Data to examine:
········
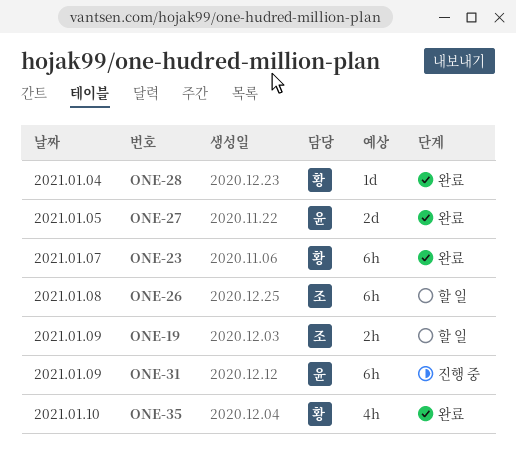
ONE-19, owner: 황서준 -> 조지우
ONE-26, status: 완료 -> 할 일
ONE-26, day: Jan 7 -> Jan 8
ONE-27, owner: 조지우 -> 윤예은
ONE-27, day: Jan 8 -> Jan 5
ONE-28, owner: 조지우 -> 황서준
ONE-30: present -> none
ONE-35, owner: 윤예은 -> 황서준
········
Output only the lines from the one that contains "ONE-27, day: Jan 8 -> Jan 5" through the final line of the records, exactly as given.

ONE-27, day: Jan 8 -> Jan 5
ONE-28, owner: 조지우 -> 황서준
ONE-30: present -> none
ONE-35, owner: 윤예은 -> 황서준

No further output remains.